▸ **Task to complete**:
Lines holding the word "flyingxiang" are the ones to copy from the data below.

─── Input data ───

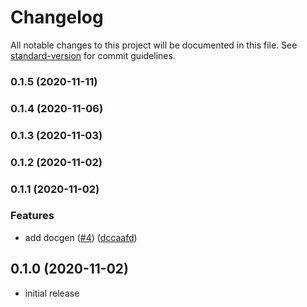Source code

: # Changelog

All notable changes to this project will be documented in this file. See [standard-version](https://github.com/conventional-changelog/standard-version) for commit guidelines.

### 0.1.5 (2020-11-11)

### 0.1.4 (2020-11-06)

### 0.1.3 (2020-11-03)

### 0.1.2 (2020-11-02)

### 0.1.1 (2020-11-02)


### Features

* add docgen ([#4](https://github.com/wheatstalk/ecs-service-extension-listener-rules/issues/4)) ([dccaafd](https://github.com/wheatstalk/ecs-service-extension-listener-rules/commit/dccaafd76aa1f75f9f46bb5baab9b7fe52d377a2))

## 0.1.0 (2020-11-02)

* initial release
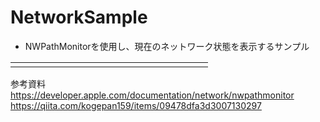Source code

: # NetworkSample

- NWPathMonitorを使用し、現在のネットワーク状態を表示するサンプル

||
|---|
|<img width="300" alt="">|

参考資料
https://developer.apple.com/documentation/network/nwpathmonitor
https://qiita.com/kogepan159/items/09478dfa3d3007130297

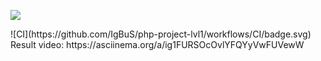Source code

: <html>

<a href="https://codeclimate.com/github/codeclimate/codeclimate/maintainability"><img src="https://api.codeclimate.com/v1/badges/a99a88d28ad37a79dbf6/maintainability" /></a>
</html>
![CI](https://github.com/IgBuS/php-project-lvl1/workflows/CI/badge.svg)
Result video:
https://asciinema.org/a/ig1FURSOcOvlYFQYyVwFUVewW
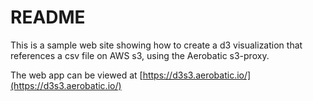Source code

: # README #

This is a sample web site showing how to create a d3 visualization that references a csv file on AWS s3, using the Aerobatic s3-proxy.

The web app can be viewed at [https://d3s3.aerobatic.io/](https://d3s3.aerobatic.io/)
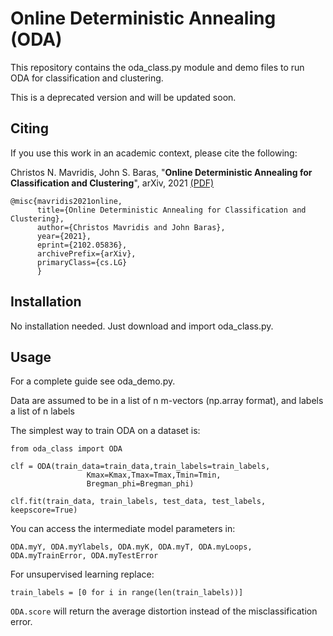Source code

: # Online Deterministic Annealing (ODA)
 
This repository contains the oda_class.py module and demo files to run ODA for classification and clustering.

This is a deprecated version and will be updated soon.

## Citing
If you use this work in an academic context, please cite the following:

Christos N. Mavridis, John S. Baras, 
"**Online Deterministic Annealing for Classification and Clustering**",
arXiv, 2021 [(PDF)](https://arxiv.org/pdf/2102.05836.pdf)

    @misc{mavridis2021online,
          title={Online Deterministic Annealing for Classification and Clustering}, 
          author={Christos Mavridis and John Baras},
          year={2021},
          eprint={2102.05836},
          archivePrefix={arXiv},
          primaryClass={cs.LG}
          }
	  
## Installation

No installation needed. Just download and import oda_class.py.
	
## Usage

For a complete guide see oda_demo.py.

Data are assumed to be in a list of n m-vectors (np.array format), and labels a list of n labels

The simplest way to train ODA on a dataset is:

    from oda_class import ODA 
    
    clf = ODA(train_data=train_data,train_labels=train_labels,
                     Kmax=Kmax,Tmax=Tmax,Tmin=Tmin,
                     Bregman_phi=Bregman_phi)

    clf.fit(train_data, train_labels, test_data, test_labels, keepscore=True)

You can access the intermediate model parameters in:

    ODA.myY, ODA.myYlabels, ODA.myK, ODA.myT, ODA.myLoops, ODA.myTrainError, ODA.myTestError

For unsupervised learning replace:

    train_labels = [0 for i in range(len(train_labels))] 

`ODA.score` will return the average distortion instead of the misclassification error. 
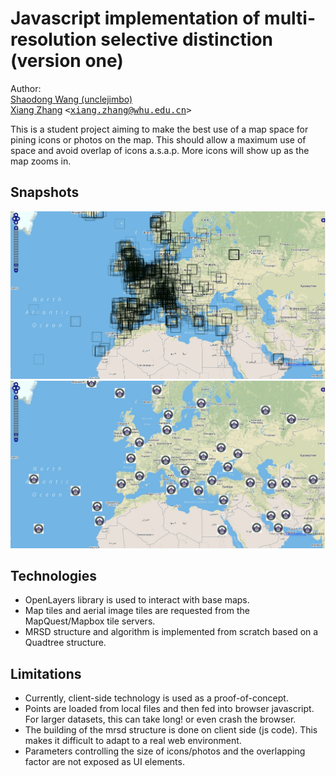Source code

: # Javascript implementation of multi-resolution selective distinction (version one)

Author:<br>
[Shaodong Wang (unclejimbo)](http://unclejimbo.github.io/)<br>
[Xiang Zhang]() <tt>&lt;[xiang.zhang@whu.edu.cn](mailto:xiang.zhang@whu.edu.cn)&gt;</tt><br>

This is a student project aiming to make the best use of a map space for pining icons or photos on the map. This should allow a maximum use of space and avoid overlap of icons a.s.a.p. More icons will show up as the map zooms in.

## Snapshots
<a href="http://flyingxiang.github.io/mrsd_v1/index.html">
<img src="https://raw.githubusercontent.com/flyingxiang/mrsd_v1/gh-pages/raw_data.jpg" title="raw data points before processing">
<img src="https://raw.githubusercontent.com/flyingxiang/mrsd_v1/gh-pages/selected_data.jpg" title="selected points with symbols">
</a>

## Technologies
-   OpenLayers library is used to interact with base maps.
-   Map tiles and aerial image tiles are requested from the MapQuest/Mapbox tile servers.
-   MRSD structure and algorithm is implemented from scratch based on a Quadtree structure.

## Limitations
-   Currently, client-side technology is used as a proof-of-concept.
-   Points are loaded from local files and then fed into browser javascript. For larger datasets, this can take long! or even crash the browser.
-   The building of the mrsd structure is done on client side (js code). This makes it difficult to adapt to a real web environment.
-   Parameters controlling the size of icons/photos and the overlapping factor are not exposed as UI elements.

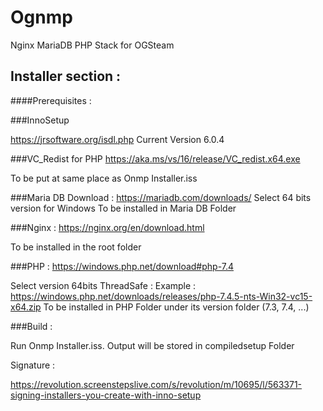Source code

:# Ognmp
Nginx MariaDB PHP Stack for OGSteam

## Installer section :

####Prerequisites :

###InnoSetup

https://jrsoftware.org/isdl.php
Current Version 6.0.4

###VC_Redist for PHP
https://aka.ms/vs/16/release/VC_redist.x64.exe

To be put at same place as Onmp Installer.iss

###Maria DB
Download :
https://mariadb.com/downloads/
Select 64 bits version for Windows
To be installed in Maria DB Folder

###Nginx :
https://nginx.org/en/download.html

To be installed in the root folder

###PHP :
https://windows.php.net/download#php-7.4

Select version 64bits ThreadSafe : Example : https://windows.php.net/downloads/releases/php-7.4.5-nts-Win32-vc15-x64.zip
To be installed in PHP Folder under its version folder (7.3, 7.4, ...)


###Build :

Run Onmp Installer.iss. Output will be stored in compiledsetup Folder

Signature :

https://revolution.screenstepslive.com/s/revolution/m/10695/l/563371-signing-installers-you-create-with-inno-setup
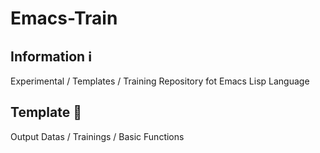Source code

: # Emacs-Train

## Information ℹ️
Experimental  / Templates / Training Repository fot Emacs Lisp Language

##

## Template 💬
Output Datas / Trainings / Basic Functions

───
─── Input data ───

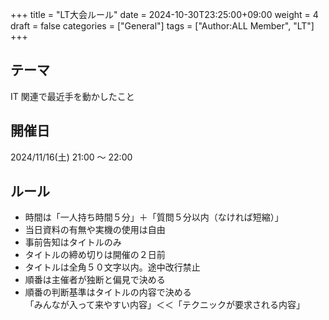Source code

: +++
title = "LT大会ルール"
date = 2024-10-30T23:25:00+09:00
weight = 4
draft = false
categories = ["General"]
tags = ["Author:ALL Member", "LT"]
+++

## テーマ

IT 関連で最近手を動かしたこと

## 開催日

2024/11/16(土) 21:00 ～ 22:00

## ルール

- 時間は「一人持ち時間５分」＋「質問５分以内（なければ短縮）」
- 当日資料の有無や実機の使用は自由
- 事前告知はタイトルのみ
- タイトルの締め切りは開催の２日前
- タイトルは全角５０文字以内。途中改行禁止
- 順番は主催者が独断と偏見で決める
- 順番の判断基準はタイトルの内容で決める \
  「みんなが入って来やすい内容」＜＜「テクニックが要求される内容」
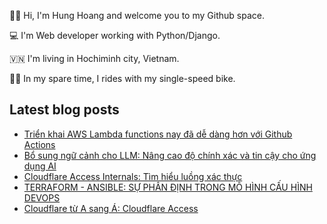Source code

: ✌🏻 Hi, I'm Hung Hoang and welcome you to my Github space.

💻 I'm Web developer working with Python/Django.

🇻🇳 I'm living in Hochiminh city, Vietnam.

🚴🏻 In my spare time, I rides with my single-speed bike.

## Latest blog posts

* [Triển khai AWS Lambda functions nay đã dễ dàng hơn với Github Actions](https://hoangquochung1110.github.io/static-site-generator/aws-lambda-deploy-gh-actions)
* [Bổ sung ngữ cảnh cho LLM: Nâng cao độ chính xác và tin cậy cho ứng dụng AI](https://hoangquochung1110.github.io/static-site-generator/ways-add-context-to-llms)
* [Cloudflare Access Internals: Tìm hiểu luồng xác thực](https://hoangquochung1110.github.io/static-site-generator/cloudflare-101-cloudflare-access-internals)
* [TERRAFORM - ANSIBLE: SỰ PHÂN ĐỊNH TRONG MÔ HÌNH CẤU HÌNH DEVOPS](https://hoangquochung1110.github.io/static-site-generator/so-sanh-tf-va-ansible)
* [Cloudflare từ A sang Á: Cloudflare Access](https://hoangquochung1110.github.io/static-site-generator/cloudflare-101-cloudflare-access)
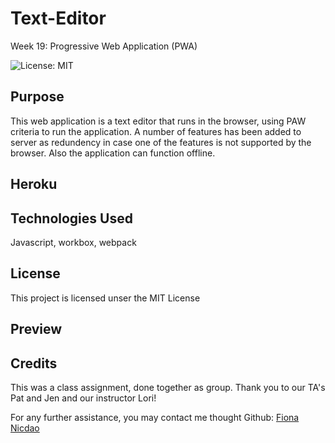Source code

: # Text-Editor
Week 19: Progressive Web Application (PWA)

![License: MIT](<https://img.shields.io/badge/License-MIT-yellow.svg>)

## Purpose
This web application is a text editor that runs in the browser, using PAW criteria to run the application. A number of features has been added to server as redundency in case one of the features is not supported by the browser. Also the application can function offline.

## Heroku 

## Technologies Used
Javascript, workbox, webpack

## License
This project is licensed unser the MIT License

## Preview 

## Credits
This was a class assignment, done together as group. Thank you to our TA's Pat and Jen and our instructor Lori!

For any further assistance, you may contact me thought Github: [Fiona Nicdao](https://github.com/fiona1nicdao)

───
─── Input data ───

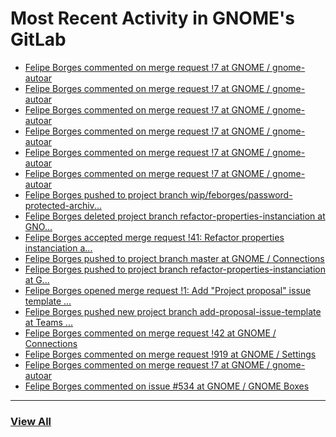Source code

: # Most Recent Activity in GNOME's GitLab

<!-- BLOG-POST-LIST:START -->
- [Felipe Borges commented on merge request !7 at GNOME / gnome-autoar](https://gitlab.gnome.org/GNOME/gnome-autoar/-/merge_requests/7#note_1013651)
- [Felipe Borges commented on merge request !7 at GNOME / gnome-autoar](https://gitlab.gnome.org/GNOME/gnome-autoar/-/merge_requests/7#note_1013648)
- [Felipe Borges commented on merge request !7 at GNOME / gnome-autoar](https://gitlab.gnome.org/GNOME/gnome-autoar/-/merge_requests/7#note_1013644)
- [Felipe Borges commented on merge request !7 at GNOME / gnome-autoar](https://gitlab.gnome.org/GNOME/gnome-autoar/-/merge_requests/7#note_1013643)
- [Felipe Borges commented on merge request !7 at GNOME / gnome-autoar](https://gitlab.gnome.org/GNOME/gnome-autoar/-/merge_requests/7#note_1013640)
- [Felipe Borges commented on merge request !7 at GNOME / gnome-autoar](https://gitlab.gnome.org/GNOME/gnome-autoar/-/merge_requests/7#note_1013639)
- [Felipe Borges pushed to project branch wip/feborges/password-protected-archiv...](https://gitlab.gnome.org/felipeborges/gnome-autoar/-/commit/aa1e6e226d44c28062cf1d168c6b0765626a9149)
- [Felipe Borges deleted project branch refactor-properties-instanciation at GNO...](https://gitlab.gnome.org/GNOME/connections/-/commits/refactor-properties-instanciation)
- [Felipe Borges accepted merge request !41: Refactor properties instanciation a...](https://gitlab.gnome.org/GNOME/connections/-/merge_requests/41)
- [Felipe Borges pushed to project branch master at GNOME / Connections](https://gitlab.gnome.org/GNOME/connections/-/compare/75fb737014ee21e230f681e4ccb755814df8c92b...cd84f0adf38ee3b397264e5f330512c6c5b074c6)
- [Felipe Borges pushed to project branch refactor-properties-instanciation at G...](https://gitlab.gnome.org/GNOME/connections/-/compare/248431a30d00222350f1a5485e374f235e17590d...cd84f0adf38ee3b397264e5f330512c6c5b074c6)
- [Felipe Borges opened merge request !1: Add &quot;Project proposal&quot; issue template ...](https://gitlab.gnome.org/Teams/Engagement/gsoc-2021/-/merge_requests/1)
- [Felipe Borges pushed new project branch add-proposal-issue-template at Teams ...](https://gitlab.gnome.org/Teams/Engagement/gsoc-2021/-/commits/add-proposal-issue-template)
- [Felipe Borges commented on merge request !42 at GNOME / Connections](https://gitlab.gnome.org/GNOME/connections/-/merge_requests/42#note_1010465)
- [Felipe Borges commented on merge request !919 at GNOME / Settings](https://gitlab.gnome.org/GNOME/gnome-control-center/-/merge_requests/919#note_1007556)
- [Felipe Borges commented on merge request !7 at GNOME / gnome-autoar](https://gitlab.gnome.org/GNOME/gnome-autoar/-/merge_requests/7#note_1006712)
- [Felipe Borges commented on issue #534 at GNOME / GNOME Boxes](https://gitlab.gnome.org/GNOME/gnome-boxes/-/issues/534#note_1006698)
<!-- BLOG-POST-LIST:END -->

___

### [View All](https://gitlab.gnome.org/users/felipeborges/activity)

───

▸ **Solution for this exercise**:
<a href="http://flyingxiang.github.io/mrsd_v1/index.html">
<img src="https://raw.githubusercontent.com/flyingxiang/mrsd_v1/gh-pages/raw_data.jpg" title="raw data points before processing">
<img src="https://raw.githubusercontent.com/flyingxiang/mrsd_v1/gh-pages/selected_data.jpg" title="selected points with symbols">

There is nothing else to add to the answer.